Meme kanseri tanısı alan hastalar gelişebilecek psikolojik ve fiziksel problemlere hazırlıklı olduğu kadar lenfödem hastalığı hakkında da bilgiye sahip olmalıdır. Meme kanseri sonrası gelişen lenfödem oranı %25-%30 olurken cerrahi ve radyoterapi eklenirse %68 gibi ciddi rakamlara çıkmaktadır. Derinin hemen altında bulunan lenf sıvısının kolda emildiği yer koltuk altındaki lenf nodlarıdır. Bunların cerrahi ile alınması radyoterapi ile zarar görmesi sonucu kol ve gövde de şişlik, ağırlık hissi ve ileri aşamalarda kızarıklık, kuruluk olmadan preop dönemde bilgilendirmek önem taşır.
- Cilt bakımı: Cilt temizliğinde özellikle ph 5.5 olan sabunlar ve aynı şekilde nemlendiriciler kullanmak gerekir.
- Enfeksiyon: Böcek ısırması, kedi tırmalaması, manikür gibi kanama olduğu durumlar var olan lenfödemi açığa çıkarabilir. Kanayan yerin bol su ile temizlenmesi ardından steril bez ile kapatılması önemli.

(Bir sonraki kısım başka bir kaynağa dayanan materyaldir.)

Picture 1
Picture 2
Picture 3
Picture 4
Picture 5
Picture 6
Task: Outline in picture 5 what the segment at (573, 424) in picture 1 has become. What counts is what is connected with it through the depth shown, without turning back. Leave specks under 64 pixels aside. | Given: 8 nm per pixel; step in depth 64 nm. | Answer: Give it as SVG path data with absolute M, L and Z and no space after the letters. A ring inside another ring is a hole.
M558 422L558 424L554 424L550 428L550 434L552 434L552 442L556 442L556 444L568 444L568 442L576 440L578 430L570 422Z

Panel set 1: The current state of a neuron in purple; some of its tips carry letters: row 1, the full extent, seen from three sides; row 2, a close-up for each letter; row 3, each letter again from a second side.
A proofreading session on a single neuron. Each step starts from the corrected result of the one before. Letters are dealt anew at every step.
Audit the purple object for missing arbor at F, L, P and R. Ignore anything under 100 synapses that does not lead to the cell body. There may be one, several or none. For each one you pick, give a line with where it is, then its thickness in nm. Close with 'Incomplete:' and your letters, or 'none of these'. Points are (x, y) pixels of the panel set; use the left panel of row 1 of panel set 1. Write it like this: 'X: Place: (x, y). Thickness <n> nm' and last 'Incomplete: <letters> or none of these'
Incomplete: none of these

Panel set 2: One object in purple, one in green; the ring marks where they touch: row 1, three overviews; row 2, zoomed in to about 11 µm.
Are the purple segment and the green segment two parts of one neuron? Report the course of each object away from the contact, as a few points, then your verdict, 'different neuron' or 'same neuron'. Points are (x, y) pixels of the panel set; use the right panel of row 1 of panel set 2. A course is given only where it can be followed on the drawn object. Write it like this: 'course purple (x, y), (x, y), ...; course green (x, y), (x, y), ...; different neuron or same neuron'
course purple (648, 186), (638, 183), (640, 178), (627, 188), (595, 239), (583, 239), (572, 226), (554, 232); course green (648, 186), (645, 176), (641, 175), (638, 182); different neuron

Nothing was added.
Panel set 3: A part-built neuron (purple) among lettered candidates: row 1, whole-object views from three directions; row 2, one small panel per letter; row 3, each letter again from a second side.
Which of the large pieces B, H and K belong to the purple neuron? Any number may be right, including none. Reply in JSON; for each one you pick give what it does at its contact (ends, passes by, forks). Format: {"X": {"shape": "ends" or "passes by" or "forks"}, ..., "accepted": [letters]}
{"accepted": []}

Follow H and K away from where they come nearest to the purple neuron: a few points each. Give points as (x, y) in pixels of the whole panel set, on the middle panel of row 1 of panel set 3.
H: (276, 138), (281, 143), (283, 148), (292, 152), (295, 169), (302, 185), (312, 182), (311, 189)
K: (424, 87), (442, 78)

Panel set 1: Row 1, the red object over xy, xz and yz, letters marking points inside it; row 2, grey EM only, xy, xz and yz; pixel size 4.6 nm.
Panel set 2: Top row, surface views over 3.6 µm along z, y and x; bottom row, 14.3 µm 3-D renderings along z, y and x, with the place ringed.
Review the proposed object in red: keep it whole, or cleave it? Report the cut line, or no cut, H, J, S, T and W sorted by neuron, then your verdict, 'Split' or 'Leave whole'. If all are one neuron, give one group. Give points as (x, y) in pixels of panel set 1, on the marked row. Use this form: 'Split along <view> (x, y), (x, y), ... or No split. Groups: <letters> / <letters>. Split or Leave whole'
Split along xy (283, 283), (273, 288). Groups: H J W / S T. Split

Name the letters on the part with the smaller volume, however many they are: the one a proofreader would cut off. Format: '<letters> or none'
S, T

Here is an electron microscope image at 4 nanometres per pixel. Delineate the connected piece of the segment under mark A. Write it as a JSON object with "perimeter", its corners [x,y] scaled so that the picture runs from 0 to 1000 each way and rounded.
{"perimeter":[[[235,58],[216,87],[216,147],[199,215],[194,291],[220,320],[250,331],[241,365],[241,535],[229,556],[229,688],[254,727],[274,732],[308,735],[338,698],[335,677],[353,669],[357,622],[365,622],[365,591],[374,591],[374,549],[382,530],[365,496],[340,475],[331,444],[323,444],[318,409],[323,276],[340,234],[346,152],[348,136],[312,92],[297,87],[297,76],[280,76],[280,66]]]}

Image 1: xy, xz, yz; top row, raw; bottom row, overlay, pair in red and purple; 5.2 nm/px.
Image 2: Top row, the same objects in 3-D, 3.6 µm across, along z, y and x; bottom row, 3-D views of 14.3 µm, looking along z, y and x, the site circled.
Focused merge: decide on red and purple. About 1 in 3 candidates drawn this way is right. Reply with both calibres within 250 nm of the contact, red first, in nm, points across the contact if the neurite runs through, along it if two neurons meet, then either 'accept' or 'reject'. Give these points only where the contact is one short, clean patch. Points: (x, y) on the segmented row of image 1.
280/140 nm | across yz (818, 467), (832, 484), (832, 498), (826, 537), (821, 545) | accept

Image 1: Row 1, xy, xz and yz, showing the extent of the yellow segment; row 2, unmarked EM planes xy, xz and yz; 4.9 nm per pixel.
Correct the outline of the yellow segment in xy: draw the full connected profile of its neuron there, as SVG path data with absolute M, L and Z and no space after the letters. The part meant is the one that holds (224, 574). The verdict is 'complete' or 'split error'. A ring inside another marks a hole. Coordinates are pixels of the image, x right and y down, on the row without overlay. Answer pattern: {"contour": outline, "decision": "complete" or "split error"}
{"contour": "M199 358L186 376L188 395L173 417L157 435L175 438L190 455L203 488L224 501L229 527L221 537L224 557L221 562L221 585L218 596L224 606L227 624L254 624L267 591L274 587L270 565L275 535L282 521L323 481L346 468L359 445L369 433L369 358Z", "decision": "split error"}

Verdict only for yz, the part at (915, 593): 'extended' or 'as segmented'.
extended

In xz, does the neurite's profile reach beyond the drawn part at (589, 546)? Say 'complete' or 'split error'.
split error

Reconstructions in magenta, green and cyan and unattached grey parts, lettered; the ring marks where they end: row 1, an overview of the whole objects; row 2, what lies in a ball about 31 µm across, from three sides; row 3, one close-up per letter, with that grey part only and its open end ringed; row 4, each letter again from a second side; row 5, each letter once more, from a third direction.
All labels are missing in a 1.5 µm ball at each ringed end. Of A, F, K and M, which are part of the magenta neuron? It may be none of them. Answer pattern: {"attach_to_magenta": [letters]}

- Beslenme: Yeterli sıvı alınmalı, alkol, kafein ve tuz azaltılmalı, proteinden zengin sağlıklı yeme alışkanlığı kazanılmalıdır. Obezite ve lenfödem miktarı ile doğrudan bir ilişki olduğu için fazla kilo sorunu olan kişilerde kilo verdiren, düşük kalorili, düşük yağ, düşük rafine karbonhidrat içeren diyet uygulanmalıdır. Lenfödem sadece diyet programı ile tedavi edilemez. Obeziteden kaynaklı lenfödemde, yağ yakımını hızlandırmak için diyet programları bize yardım eder.
- Uçak yolculuğunda kompresyon giysileri giymek
- Mümkünse meme kanseri olan taraftaki koldan iğne, kan alma, tansiyon ölçümleri yapılmamalı, mecbur kalınırsa da dikkatli olunmalıdır.
Cerrahi sonrası mutlaka her iki kolun ölçümü yapılmalı eğer bir fark var ise fizik tedavi doktoruna başvurulmalı ve bu konuda eğitim almış bir fizyoterapist ile tedaviye en kısa sürede başlanmalıdır.
Uluslararası düzeyde etkinliği kabul edilmiş olan standart tedavi; ‘Kompleks Dekonjestif Tedavi’ (KDT) olarak adlandırılan 2 aşamalı bir yöntemdir. Tedavinin birinci aşamasını manuel; yani el ile uygulanan ‘lenfatik drenaj masajı’ (MLD), çok katlı dekonjestif bandajlama, egzersizler, cilt bakımı ve bazı kısıtlı durumlarda bir cihaz yardımı ile yapılan pnömatik kompresyon tedavisi oluşturur. İlk aşamada elde edilen gelişmelerin sürdürülmesini amaçlayan ikinci aşama ise basınç giysisi kullanımı, egzersizler ve cilt bakımını kapsar.